O conto “A hora e a vez de Augusto Matraga” é central dentro de Sagarana, ideia defendida pelo próprio Guimarães Rosa. Encontramos questões dessa narrativa ecoando por toda a obra de Rosa, chegando mesmo a dialogar com o único romance do escritor, Grande Sertão: veredas. Faremos uma leitura do conto focalizando uma temática crucial na obra de Guimarães Rosa, o sistema de justiça presente no sertão brasileiro. O conto trata de uma aparente transformação do personagem principal do texto, Augusto Matraga: num primeiro momento da narrativa, o personagem leva uma vida de desmandos, associando-se a um perfil patriarcal; num segundo momento, passa a levar uma vida mais altruística, apega-se à religião e realiza uma espécie de justiça no sertão.

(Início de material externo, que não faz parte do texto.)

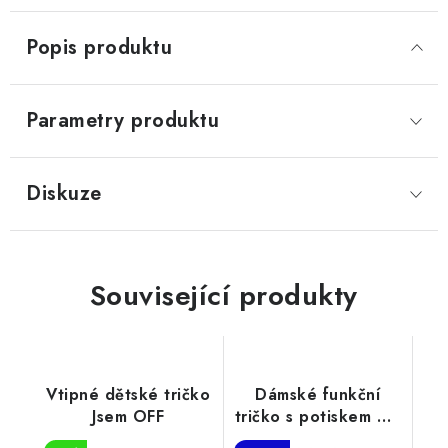
Popis produktu
Parametry produktu
Diskuze
Související produkty
Vtipné dětské tričko
Dámské funkční
Jsem OFF
tričko s potiskem Má
práce UČITELKA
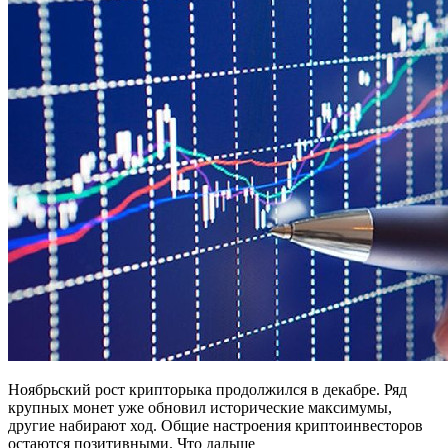
Ноябрьский рост крипторыка продолжился в декабре. Ряд
крупных монет уже обновил исторические максимумы,
другие набирают ход. Общие настроения криптоинвесторов
остаются позитивными. Что дальше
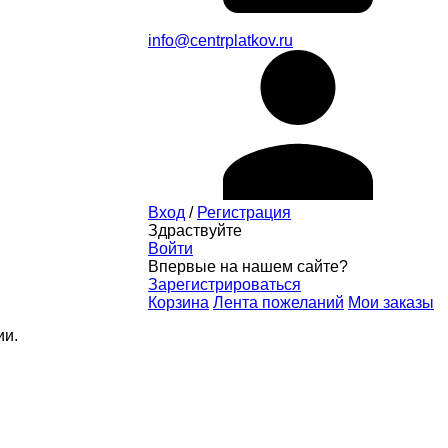
info@centrplatkov.ru
Вход
/
Регистрация
Здраствуйте
Войти
Впервые на нашем сайте?
Зарегистрироваться
Корзина
Лента пожеланий
Мои заказы
ии.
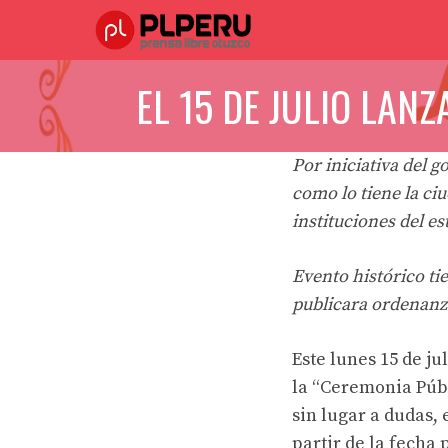
Saltar
al
contenido
EL 15 DE JULIO LAN
Por iniciativa del 
como lo tiene la ci
instituciones del es
Evento histórico ti
publicara ordenanz
Este lunes 15 de ju
la “Ceremonia Públ
sin lugar a dudas,
partir de la fecha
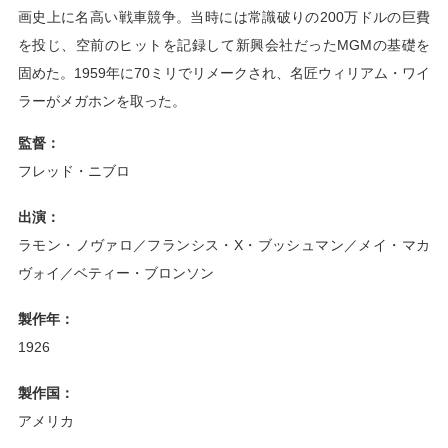
画史上に名高い戦車競争。当時には常識破りの200万ドルの巨費
を投じ、空前のヒットを記録して新興会社だったMGMの基礎を
固めた。1959年に70ミリでリメークされ、名匠ウィリアム・ワイ
ラーがメガホンを取った。
監督：
フレッド・ニブロ
出演：
ラモン・ノヴァロ／フランシス・X・ブッシュマン／メイ・マカ
ヴォイ／ベティー・ブロンソン
製作年：
1926
製作国：
アメリカ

Se apostamos na leitura que transforma Matraga em herói dos desvalidos no final do conto, compactuamos com uma percepção da realidade brasileira que não entende os jogos de poder entre mudança e permanência, entre bases modernas e oligárquicas que formam nosso tecido social. A justiça, no conto, portanto, é fortuita, aleatória e não um projeto definitivo de transformação social.
Este trabalho procura refletir sobre como grupos sociais diversos se relacionam no conto “Famigerado”, de Guimarães Rosa. O conto mostra um episódio em que o jagunço Damázio das Siqueiras vai à procura de um médico para saber o significado da palavra famigerado. Um moço do Governo tinha chamado o jagunço por essa palavra e Damázio queria saber qual era o significado do vocábulo. Ao chegar ao médico, pergunta se famigerado era algo bom ou ruim. O médico, notando todas as implicações e consequências da sua resposta, opta por oferecer o significado positivo de famigerado e todos saem bem no episódio. No conto, vemos a discussão sobre as formas de poder fundadas no patrimonialismo e patriarcalismo se estranhando, num primeiro momento, com o Estado moderno, mas se conciliando no final. A conciliação tensa de todos os poderes nos faz pensar que tanto o Estado moderno quanto as formas de poder locais se retroalimentam formando uma sociedade brasileira de tipo nova, mas que mantém hábitos e estruturas antigas. Nessa configuração social, quase nada sobra para quem não faz parte desses centros de poder.